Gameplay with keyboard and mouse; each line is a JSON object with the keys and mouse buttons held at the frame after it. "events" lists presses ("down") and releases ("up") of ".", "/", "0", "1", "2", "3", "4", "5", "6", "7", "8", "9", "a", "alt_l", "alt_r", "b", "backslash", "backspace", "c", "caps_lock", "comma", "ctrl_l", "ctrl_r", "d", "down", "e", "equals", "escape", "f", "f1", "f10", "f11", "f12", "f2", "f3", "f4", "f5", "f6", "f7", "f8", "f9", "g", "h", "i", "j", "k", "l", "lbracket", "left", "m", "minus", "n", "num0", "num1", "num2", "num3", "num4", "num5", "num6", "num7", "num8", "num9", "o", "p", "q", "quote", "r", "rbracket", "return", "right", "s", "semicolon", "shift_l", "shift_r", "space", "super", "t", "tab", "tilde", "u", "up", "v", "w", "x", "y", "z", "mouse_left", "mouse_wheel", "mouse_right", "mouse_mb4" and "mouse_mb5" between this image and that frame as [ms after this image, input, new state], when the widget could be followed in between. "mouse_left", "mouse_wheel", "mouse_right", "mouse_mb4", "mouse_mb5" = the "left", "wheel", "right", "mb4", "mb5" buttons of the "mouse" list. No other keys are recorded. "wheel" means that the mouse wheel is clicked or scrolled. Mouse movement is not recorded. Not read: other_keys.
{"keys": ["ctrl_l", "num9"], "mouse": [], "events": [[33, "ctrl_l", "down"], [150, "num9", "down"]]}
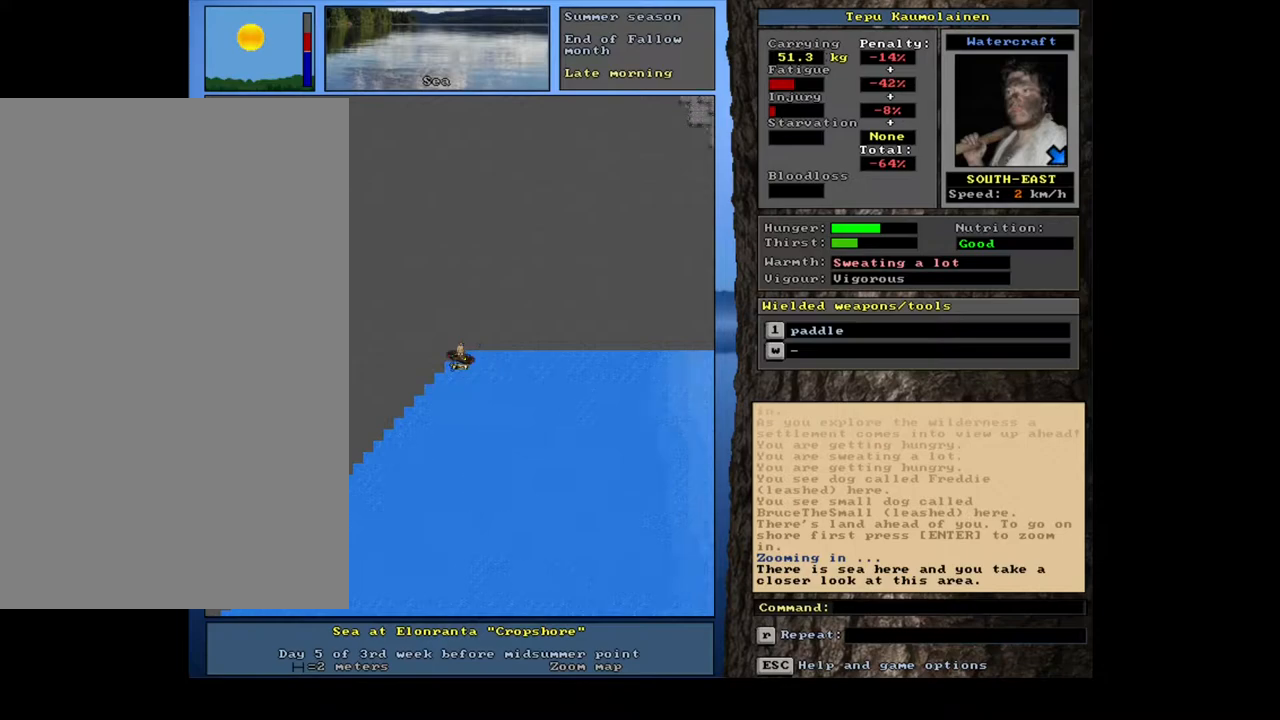
{"keys": ["ctrl_l"], "mouse": [], "events": [[150, "num9", "up"], [167, "num9", "down"], [183, "num9", "up"], [200, "num9", "down"], [233, "num9", "up"], [250, "num9", "down"], [267, "num9", "up"], [283, "num9", "down"], [300, "num9", "up"], [317, "num9", "down"], [350, "num9", "up"], [367, "num9", "down"], [383, "num9", "up"], [400, "num9", "down"], [417, "num9", "up"], [433, "num9", "down"], [450, "num9", "up"], [483, "num9", "down"], [500, "num9", "up"]]}
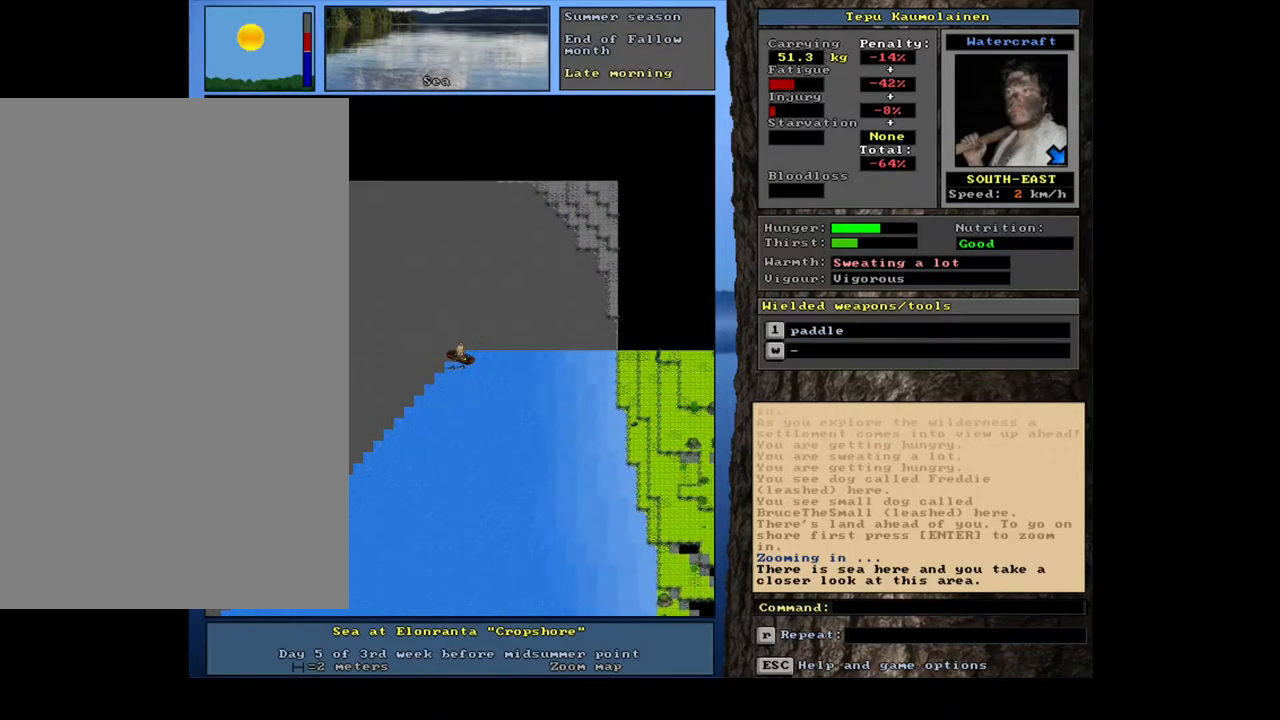
{"keys": ["num4"], "mouse": [], "events": [[17, "num9", "down"], [33, "num9", "up"], [50, "num9", "down"], [67, "num9", "up"], [183, "ctrl_l", "up"], [267, "num4", "down"], [367, "num4", "up"], [433, "num4", "down"]]}
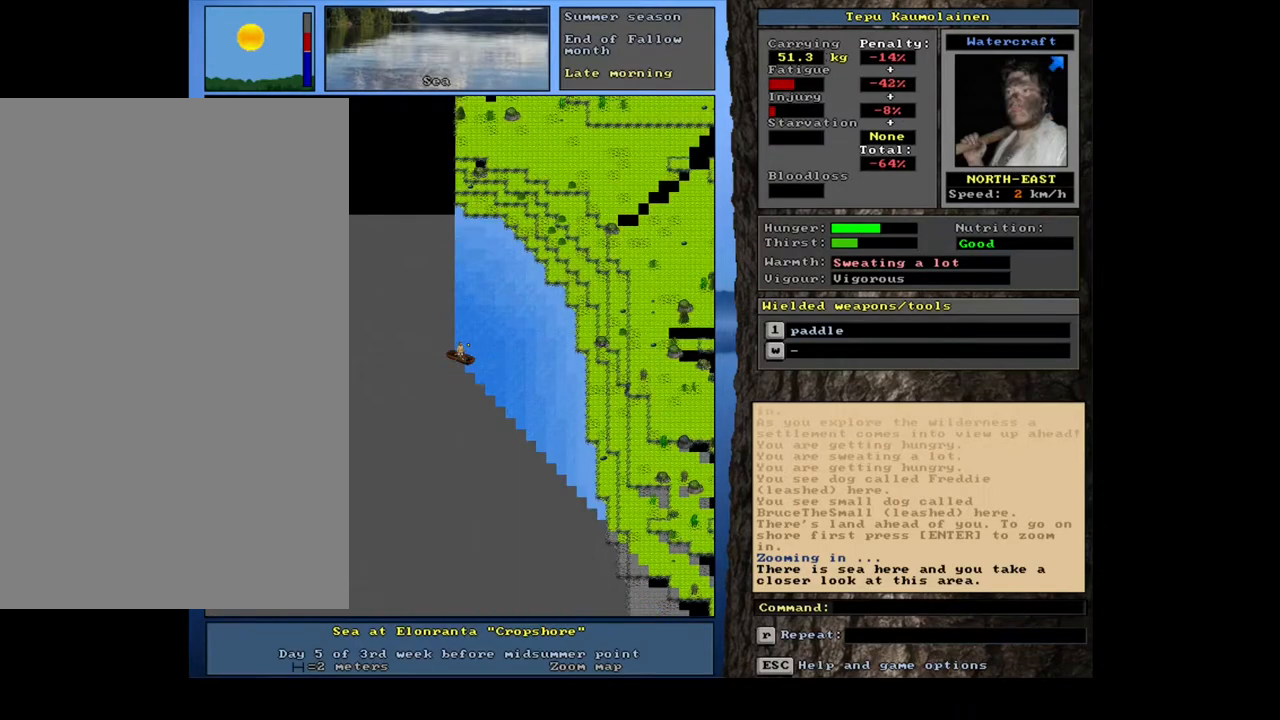
{"keys": ["ctrl_l", "num6"], "mouse": [], "events": [[17, "num4", "up"], [83, "ctrl_l", "down"], [183, "num6", "down"]]}
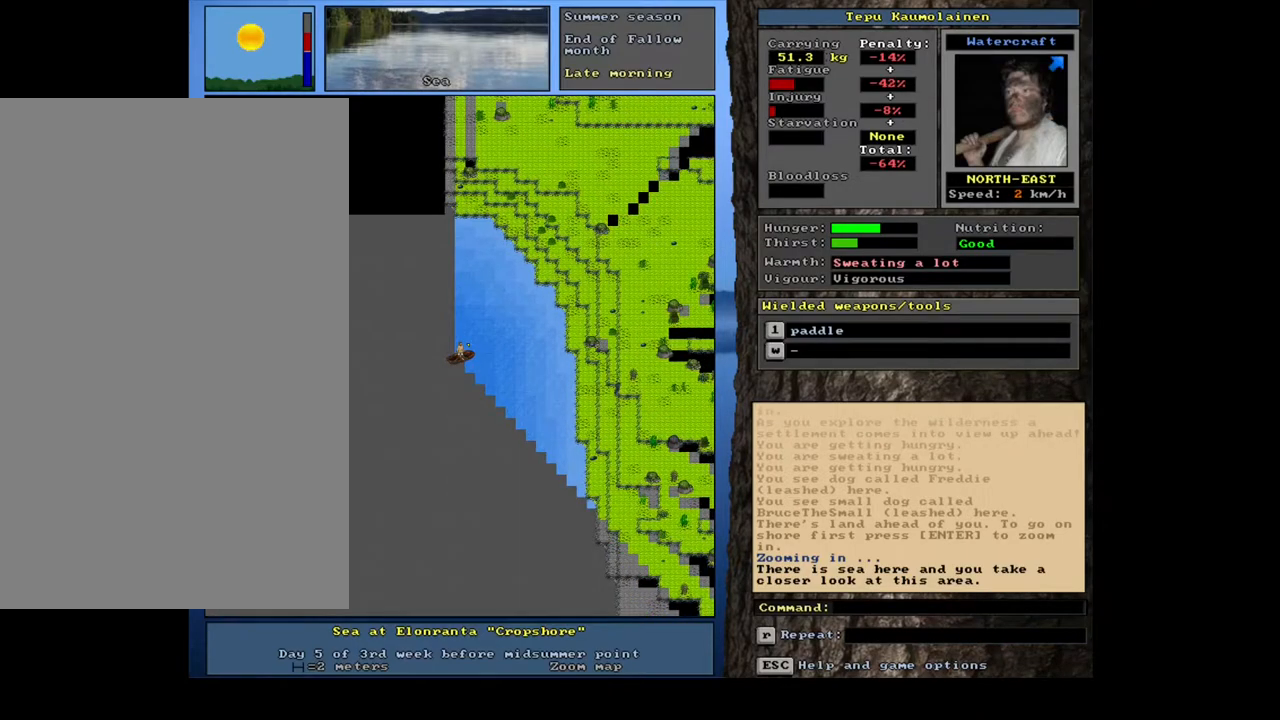
{"keys": ["ctrl_l"], "mouse": [], "events": [[183, "num6", "up"], [200, "num6", "down"], [217, "num6", "up"], [233, "num6", "down"], [250, "num6", "up"], [267, "num6", "down"], [283, "num6", "up"], [317, "num6", "down"], [333, "num6", "up"], [350, "num6", "down"], [367, "num6", "up"]]}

### Instructions to follow
Repeat the listing above in full, exactly, and omit its pictures.

### Written reply
Gameplay with keyboard and mouse; each line is a JSON object with the keys and mouse buttons held at the frame after it. "events" lists presses ("down") and releases ("up") of ".", "/", "0", "1", "2", "3", "4", "5", "6", "7", "8", "9", "a", "alt_l", "alt_r", "b", "backslash", "backspace", "c", "caps_lock", "comma", "ctrl_l", "ctrl_r", "d", "down", "e", "equals", "escape", "f", "f1", "f10", "f11", "f12", "f2", "f3", "f4", "f5", "f6", "f7", "f8", "f9", "g", "h", "i", "j", "k", "l", "lbracket", "left", "m", "minus", "n", "num0", "num1", "num2", "num3", "num4", "num5", "num6", "num7", "num8", "num9", "o", "p", "q", "quote", "r", "rbracket", "return", "right", "s", "semicolon", "shift_l", "shift_r", "space", "super", "t", "tab", "tilde", "u", "up", "v", "w", "x", "y", "z", "mouse_left", "mouse_wheel", "mouse_right", "mouse_mb4" and "mouse_mb5" between this image and that frame as [ms after this image, input, new state], when the widget could be followed in between. "mouse_left", "mouse_wheel", "mouse_right", "mouse_mb4", "mouse_mb5" = the "left", "wheel", "right", "mb4", "mb5" buttons of the "mouse" list. No other keys are recorded. "wheel" means that the mouse wheel is clicked or scrolled. Mouse movement is not recorded. Not read: other_keys.
{"keys": ["ctrl_l", "num9"], "mouse": [], "events": [[33, "ctrl_l", "down"], [150, "num9", "down"]]}
{"keys": ["ctrl_l"], "mouse": [], "events": [[150, "num9", "up"], [167, "num9", "down"], [183, "num9", "up"], [200, "num9", "down"], [233, "num9", "up"], [250, "num9", "down"], [267, "num9", "up"], [283, "num9", "down"], [300, "num9", "up"], [317, "num9", "down"], [350, "num9", "up"], [367, "num9", "down"], [383, "num9", "up"], [400, "num9", "down"], [417, "num9", "up"], [433, "num9", "down"], [450, "num9", "up"], [483, "num9", "down"], [500, "num9", "up"]]}
{"keys": ["num4"], "mouse": [], "events": [[17, "num9", "down"], [33, "num9", "up"], [50, "num9", "down"], [67, "num9", "up"], [183, "ctrl_l", "up"], [267, "num4", "down"], [367, "num4", "up"], [433, "num4", "down"]]}
{"keys": ["ctrl_l", "num6"], "mouse": [], "events": [[17, "num4", "up"], [83, "ctrl_l", "down"], [183, "num6", "down"]]}
{"keys": ["ctrl_l"], "mouse": [], "events": [[183, "num6", "up"], [200, "num6", "down"], [217, "num6", "up"], [233, "num6", "down"], [250, "num6", "up"], [267, "num6", "down"], [283, "num6", "up"], [317, "num6", "down"], [333, "num6", "up"], [350, "num6", "down"], [367, "num6", "up"]]}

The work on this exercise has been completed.